[Pose estimation data]
■ ■ ■ ■ ■

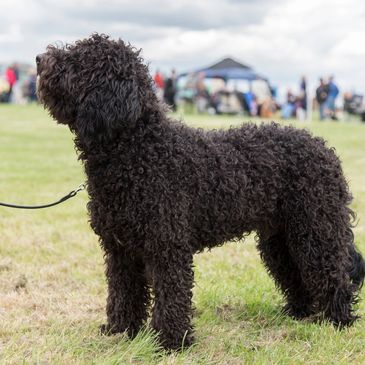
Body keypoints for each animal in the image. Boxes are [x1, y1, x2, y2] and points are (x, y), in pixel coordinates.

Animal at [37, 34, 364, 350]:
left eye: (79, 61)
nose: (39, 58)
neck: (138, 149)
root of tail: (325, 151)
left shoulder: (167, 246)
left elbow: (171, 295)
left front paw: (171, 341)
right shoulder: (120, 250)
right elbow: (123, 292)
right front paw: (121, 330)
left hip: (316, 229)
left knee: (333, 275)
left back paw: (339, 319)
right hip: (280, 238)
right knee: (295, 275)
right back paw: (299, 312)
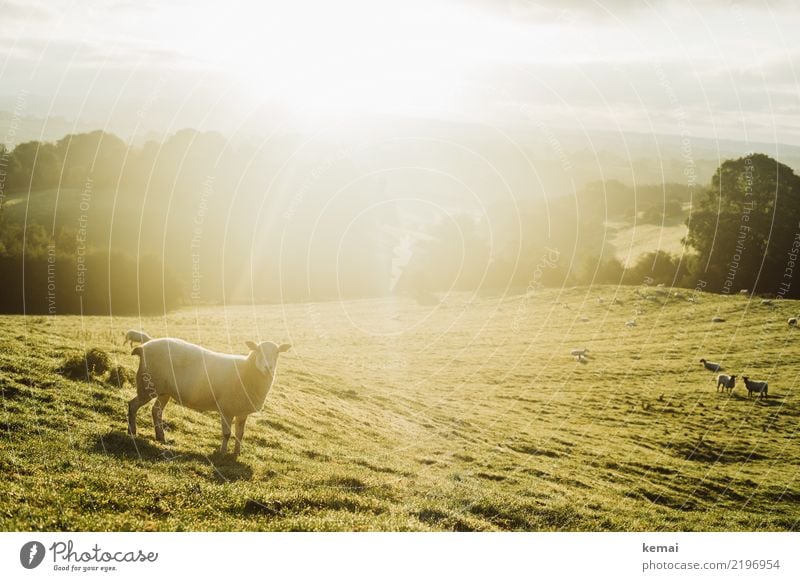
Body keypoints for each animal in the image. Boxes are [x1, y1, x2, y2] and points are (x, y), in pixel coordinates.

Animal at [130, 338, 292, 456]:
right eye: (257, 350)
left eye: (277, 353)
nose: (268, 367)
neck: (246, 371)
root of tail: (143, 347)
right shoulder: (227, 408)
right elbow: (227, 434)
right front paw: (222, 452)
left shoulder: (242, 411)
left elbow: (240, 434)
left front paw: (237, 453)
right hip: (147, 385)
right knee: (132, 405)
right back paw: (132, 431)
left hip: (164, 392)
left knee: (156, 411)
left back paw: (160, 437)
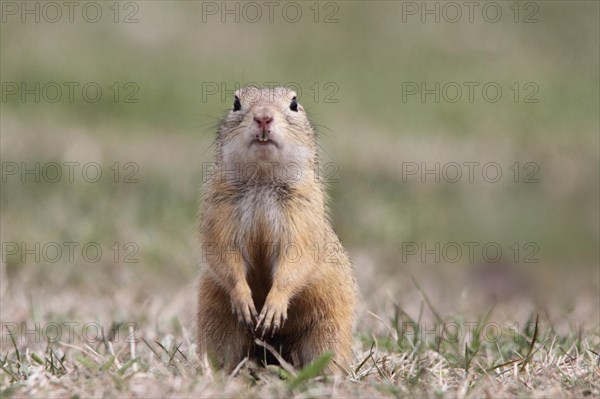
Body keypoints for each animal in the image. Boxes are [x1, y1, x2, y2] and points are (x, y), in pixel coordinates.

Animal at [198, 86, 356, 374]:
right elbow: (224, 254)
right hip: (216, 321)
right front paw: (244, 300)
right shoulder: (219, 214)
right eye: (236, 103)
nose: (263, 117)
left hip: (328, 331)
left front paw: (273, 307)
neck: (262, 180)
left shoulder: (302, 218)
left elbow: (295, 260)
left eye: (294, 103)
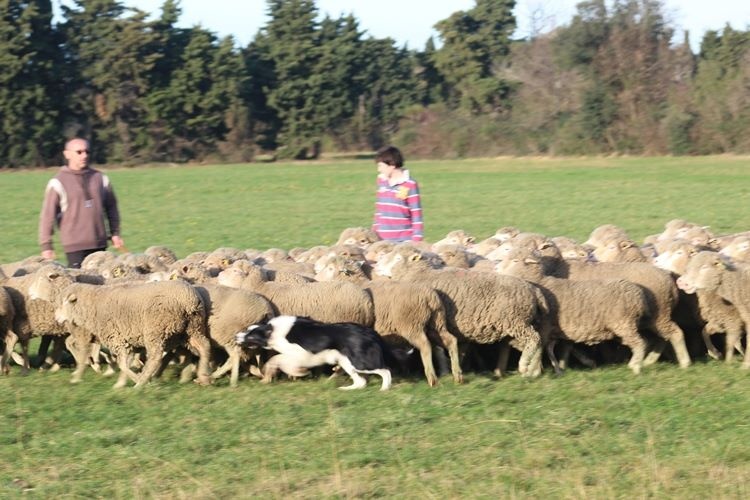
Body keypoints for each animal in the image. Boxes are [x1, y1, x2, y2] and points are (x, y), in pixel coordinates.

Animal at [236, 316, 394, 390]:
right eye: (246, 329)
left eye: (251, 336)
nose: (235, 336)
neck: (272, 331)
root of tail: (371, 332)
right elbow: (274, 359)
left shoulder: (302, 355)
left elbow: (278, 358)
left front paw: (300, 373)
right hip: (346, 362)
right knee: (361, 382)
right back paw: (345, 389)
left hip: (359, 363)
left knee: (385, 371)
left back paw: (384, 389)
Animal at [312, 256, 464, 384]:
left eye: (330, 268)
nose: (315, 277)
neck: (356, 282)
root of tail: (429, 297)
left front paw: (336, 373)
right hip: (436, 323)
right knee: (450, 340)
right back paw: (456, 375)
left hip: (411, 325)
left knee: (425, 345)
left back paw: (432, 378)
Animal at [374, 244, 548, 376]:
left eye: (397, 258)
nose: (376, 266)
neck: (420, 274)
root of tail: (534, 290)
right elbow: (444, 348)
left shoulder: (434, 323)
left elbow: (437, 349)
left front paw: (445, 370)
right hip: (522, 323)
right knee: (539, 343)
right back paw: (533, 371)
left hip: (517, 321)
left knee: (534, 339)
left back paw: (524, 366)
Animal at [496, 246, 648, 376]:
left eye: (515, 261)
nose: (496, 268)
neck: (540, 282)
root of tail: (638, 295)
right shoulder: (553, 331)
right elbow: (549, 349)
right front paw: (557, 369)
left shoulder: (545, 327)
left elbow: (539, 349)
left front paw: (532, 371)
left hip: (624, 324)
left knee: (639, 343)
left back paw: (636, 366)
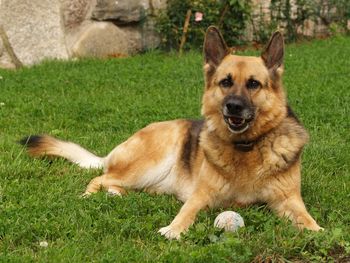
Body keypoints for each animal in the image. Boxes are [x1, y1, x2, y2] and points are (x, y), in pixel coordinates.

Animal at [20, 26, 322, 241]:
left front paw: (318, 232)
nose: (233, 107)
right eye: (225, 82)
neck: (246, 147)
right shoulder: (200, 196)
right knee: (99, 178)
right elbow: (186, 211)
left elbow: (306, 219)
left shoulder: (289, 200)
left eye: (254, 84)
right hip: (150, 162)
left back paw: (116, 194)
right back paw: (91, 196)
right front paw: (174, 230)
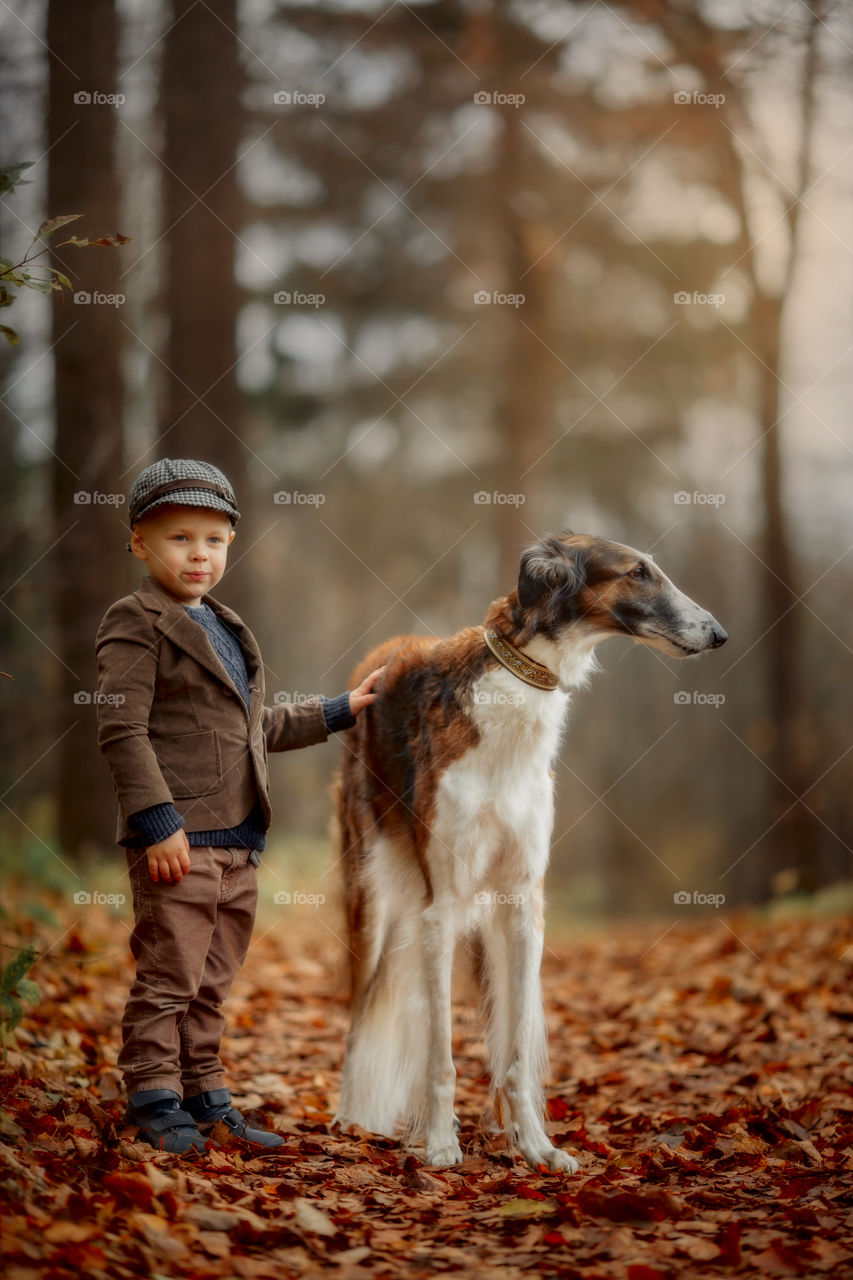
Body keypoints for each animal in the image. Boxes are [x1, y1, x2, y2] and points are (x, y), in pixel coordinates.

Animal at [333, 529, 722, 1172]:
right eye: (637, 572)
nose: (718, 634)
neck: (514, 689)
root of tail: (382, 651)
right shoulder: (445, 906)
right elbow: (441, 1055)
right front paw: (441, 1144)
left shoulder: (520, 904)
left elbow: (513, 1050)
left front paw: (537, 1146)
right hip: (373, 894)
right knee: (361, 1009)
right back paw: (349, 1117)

■ ■ ■ ■ ■

→ **THE PROBLEM**
Copy out the lines above from the line containing "left front paw: (273, 307)" through the line containing "left elbow: (437, 349)", exactly, and keep the pictures out.

→ **OUTPUT FOR THIS TASK**
left front paw: (273, 307)
neck: (262, 180)
left shoulder: (302, 218)
left elbow: (295, 260)
left eye: (294, 103)
Body keypoints for each animal in the image. Boxes are [x1, y1, x2, y2] and points are (x, y), in pixel coordinates.

Animal at [236, 316, 394, 390]:
right eye: (246, 329)
left eye: (251, 336)
nose: (235, 336)
neck: (272, 331)
root of tail: (371, 332)
right elbow: (274, 359)
left shoulder: (302, 355)
left elbow: (278, 358)
left front paw: (300, 373)
right hip: (346, 362)
right knee: (361, 382)
right back paw: (345, 389)
left hip: (359, 363)
left knee: (385, 371)
left back paw: (384, 389)
Animal at [312, 256, 464, 384]:
left eye: (330, 268)
nose: (315, 277)
neck: (356, 282)
root of tail: (429, 297)
left front paw: (336, 373)
right hip: (436, 323)
right knee: (450, 340)
right back paw: (456, 375)
left hip: (411, 325)
left knee: (425, 345)
left back paw: (432, 378)
Animal at [374, 244, 548, 376]:
left eye: (397, 258)
nose: (376, 266)
neck: (420, 274)
root of tail: (534, 290)
right elbow: (444, 348)
left shoulder: (434, 323)
left elbow: (437, 349)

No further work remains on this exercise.